### EXERCISE
Copy every line of the following data that includes the string "dasharray".

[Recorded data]
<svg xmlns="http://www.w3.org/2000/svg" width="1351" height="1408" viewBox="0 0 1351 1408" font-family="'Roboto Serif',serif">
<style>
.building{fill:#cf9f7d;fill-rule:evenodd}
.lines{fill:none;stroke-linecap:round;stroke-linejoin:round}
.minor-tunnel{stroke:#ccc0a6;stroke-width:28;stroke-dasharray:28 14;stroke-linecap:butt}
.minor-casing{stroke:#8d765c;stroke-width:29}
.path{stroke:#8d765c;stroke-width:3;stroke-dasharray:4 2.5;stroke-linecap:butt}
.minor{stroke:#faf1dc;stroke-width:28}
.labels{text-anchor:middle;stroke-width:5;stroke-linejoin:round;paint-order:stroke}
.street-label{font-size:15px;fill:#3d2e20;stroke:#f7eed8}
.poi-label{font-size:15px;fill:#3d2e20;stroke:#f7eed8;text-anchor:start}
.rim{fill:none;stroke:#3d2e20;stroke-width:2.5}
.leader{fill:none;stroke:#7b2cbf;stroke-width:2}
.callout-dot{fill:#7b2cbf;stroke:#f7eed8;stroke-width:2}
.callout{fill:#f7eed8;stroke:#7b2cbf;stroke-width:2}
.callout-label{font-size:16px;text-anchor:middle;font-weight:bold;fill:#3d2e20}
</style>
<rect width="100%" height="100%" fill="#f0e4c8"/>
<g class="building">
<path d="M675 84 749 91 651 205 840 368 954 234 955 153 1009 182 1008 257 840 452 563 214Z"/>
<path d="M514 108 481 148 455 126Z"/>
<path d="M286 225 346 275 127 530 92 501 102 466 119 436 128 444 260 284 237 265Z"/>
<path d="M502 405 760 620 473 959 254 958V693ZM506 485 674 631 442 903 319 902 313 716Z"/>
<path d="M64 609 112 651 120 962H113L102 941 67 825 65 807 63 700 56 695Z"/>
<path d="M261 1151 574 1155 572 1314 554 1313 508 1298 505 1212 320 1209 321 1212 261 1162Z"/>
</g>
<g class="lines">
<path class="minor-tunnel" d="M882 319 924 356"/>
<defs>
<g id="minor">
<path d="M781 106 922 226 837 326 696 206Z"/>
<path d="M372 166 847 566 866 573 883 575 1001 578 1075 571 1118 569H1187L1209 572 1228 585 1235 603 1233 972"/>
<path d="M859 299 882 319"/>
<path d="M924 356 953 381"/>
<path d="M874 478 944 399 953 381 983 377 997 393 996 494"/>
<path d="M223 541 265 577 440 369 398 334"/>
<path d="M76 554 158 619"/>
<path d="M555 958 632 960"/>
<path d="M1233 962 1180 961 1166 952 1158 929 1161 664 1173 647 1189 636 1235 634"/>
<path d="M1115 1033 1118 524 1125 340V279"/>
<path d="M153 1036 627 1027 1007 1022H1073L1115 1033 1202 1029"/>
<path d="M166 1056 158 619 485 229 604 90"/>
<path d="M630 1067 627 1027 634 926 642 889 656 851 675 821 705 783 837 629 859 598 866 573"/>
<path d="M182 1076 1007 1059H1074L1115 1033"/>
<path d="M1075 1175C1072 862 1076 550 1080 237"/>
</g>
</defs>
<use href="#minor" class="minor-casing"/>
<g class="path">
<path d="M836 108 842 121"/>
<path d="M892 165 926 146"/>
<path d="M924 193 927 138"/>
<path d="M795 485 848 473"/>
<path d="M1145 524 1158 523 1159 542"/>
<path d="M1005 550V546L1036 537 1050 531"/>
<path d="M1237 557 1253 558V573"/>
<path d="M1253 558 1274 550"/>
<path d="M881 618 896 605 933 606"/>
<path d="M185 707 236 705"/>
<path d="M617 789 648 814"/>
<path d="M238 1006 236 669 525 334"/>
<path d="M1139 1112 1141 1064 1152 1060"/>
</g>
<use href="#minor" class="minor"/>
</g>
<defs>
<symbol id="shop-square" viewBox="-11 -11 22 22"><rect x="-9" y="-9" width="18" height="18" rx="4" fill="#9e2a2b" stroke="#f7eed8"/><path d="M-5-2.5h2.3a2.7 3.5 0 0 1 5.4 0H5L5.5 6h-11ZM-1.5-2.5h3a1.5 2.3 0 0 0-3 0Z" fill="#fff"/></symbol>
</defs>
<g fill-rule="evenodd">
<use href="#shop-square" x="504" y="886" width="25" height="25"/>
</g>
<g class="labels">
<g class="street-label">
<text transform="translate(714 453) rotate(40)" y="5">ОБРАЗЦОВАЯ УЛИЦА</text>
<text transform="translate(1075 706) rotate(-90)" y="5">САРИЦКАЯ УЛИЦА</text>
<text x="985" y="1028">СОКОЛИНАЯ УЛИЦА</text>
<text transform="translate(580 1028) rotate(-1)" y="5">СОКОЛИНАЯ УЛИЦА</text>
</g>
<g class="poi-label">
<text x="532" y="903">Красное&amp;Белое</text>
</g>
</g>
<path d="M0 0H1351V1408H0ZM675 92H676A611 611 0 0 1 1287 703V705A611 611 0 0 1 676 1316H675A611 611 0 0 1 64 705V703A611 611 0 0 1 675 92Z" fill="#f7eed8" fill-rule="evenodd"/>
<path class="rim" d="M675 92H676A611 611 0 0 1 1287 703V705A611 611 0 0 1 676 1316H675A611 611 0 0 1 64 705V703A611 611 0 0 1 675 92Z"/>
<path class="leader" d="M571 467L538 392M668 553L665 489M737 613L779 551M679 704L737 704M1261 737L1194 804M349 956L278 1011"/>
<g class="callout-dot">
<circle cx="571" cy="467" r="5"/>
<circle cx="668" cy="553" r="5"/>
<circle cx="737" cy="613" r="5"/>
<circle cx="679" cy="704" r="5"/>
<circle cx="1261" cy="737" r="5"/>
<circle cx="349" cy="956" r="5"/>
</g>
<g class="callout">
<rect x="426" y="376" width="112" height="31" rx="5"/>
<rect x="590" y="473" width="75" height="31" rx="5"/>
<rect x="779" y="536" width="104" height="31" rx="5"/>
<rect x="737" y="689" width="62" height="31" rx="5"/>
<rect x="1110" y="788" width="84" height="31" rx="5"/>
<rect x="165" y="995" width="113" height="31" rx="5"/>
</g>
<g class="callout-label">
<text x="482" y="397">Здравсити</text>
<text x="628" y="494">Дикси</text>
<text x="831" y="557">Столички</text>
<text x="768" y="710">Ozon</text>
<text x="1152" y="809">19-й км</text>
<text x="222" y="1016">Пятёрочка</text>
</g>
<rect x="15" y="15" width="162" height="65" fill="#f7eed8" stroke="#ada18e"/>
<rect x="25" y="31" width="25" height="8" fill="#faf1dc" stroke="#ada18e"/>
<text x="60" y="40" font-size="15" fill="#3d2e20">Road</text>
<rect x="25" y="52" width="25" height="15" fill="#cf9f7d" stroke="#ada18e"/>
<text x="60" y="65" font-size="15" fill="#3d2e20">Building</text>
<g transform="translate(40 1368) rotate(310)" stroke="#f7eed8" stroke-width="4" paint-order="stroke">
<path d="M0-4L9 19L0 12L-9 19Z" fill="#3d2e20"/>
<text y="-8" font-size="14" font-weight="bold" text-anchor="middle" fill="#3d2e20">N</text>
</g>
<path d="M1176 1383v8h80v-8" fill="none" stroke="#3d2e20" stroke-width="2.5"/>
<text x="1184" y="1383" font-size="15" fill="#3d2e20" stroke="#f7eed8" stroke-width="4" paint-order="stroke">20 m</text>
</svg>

### SOLUTION TO THIS PROBLEM
.minor-tunnel{stroke:#ccc0a6;stroke-width:28;stroke-dasharray:28 14;stroke-linecap:butt}
.path{stroke:#8d765c;stroke-width:3;stroke-dasharray:4 2.5;stroke-linecap:butt}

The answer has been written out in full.